RECORDS SUPPLIED:
--- START ---

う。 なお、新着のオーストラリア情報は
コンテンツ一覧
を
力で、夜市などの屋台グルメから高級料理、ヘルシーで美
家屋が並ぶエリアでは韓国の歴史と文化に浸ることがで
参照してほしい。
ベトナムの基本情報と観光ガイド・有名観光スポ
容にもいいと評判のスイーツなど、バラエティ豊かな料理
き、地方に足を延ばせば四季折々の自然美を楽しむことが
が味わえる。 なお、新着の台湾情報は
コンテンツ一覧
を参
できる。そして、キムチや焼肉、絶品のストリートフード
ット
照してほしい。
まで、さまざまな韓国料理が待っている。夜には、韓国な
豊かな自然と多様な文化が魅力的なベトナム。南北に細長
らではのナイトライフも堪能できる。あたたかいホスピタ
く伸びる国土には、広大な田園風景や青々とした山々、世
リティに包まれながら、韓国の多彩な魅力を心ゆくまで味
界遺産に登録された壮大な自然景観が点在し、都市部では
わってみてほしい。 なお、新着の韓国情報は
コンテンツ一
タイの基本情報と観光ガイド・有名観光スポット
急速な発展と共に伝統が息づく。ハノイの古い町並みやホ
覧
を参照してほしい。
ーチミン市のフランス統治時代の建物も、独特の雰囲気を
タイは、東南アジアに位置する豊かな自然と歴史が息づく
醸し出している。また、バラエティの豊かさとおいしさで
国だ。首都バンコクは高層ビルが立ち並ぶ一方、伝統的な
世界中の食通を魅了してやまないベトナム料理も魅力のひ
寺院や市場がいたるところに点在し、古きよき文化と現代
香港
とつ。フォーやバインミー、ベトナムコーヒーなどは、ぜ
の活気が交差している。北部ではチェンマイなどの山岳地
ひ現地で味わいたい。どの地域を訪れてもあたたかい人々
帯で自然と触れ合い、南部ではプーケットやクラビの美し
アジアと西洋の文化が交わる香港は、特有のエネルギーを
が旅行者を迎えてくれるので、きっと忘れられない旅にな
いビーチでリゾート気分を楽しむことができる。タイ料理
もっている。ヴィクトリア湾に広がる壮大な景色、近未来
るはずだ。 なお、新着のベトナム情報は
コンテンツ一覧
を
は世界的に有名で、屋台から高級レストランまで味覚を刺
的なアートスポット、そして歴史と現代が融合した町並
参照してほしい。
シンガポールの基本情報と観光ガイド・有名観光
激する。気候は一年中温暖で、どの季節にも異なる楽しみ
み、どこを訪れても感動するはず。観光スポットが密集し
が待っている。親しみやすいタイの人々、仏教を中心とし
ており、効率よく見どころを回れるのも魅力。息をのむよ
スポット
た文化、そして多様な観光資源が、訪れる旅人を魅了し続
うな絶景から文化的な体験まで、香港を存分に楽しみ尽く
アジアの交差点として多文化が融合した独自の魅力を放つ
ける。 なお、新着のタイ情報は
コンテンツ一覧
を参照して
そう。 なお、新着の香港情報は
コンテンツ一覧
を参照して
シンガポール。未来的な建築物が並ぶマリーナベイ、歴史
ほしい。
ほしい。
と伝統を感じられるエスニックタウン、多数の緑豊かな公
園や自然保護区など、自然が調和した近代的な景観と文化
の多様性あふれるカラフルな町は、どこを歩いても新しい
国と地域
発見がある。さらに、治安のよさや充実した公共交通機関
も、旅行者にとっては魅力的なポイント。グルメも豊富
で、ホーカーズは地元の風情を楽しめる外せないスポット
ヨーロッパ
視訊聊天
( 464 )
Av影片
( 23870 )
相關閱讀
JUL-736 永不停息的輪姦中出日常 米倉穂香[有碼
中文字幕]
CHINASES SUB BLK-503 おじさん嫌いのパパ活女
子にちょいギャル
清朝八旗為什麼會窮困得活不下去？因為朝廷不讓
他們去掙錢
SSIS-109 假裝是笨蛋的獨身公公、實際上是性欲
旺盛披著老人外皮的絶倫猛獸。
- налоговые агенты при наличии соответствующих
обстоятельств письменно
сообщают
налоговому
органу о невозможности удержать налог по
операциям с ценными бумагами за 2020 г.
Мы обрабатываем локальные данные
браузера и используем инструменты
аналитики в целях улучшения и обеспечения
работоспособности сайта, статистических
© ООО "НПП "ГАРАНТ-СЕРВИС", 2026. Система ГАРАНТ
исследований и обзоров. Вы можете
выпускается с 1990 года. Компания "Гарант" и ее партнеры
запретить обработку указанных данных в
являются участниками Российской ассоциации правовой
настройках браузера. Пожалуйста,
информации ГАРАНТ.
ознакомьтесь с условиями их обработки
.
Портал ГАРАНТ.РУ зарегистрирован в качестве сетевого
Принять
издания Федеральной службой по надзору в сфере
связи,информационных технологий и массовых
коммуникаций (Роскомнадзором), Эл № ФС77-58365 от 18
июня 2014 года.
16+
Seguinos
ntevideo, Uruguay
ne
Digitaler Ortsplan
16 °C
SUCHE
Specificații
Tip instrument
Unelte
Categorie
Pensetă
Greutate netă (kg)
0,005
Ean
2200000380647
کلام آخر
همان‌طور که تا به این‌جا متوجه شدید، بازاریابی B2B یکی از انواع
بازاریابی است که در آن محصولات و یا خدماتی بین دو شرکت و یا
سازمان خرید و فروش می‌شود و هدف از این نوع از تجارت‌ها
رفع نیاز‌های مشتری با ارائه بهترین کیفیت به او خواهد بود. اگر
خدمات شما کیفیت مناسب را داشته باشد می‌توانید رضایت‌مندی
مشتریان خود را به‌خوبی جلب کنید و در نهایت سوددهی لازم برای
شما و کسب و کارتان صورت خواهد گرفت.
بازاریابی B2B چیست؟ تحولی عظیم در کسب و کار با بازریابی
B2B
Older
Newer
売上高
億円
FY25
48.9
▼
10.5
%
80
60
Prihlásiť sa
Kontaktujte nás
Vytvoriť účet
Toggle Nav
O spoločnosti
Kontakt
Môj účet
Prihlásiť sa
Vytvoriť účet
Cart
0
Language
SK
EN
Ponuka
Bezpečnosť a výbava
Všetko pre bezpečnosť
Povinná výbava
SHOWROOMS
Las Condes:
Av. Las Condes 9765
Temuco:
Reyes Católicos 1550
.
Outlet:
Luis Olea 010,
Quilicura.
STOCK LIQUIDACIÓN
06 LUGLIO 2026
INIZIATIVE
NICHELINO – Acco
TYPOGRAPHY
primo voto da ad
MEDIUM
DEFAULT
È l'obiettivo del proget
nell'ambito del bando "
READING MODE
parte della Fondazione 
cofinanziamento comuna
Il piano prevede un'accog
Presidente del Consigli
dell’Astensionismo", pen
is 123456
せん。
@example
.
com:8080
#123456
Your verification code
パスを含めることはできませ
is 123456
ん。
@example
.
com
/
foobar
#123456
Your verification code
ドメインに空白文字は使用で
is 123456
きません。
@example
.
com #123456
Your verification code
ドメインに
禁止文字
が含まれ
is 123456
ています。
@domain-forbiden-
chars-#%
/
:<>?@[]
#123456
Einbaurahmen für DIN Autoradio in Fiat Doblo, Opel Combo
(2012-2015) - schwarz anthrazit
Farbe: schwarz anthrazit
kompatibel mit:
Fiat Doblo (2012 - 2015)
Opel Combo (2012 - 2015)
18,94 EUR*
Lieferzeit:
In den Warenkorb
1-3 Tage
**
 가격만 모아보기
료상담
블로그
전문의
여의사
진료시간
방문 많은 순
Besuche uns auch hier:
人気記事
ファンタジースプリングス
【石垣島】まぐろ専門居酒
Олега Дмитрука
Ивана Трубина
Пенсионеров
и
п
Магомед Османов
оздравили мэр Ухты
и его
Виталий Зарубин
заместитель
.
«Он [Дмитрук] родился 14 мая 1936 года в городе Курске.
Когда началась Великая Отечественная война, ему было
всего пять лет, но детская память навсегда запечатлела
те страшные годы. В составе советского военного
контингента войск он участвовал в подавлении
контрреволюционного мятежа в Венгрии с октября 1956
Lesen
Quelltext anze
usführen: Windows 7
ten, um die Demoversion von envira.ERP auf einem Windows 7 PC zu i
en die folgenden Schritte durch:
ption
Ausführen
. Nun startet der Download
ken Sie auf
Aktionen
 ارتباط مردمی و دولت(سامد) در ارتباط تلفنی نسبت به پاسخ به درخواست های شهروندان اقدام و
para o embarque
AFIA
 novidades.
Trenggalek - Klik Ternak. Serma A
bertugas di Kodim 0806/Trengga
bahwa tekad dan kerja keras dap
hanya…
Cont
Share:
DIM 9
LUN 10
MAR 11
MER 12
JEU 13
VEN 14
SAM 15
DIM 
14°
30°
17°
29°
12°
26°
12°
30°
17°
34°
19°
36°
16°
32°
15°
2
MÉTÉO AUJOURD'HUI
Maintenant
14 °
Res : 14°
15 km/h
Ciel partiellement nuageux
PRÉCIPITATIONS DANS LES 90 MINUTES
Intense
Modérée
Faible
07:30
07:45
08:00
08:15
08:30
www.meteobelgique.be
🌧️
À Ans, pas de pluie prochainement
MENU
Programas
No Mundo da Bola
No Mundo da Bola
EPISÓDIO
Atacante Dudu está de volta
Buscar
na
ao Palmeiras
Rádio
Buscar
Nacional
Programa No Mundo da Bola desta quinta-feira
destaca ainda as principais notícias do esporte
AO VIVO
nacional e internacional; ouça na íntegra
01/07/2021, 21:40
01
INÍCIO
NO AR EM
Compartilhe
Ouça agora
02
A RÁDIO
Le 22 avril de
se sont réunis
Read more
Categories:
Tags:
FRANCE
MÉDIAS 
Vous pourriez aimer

--- END ---

WHAT TO WORK ON: If a line in the data above contains "года", return that line.

PROBLEM SOLUTION:
выпускается с 1990 года. Компания "Гарант" и ее партнеры
июня 2014 года.
«Он [Дмитрук] родился 14 мая 1936 года в городе Курске.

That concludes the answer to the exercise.